Indiquez, s'il vous plaît, si chacune des affirmations suivantes concorde avec l'extrait choisi, en répondant par oui ou non et en citant mot pour mot les termes décisifs de l'extrait. 1. Les débats ont eu lieu en audience publique le 24 novembre 2020. 2. Mme Vaissette siégeait comme greffier de chambre. 3. M. J... reprend l'instance en qualité de liquidateur judiciaire de la société Mercury.

**** Extrait choisi

Les demandeurs invoquent, à l'appui de leur pourvoi, les deux moyens de cassation annexés au présent arrêt.
Le dossier a été communiqué au procureur général.
Sur le rapport de Mme Kass-Danno, conseiller référendaire, les observations de la SCP Waquet, Farge et Hazan, avocat de la société Mercury et de M. J... , ès qualités, de la SCP Bernard Hémery, Carole Thomas-Raquin, Martin Le Guerer, avocat de la société MC2 diffusion, après débats en l'audience publique du 24 novembre 2020 où étaient présents M. Rémery, conseiller doyen faisant fonction de président, Mme Kass-Danno, conseiller référendaire rapporteur, Mme Vaissette, conseiller, et Mme Fornarelli, greffier de chambre,
la chambre commerciale, financière et économique de la Cour de cassation, composée des président et conseillers précités, après en avoir délibéré conformément à la loi, a rendu le présent arrêt.
Reprise d'instance
1. Il est donné acte à M. J... de ce qu'il reprend l'instance en qualité d'administrateur judiciaire de la société Mercury.

********
**** Données affichées

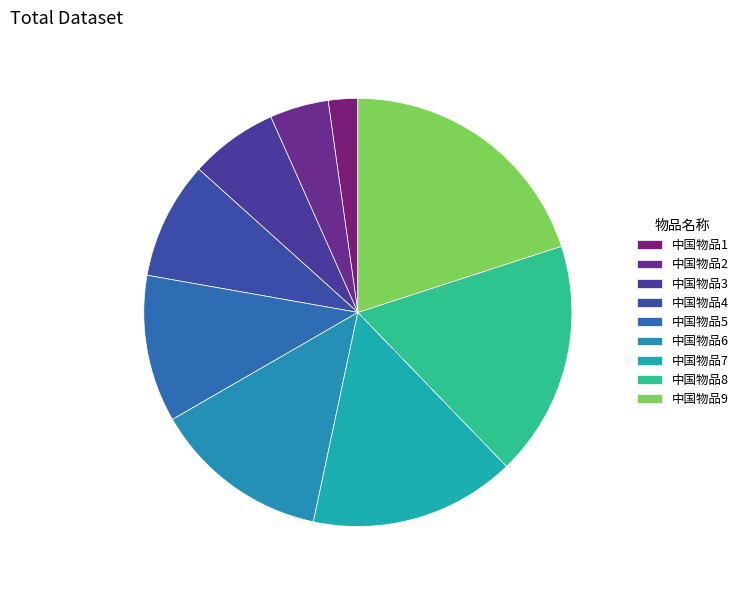

How many slices are in this pie chart?

9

********

> Résultat
1. Oui : « après débats en l'audience publique du 24 novembre 2020 ».
2. Non : « Mme Vaissette, conseiller, et Mme Fornarelli, greffier de chambre ».
3. Non : « en qualité d'administrateur judiciaire de la société Mercury ».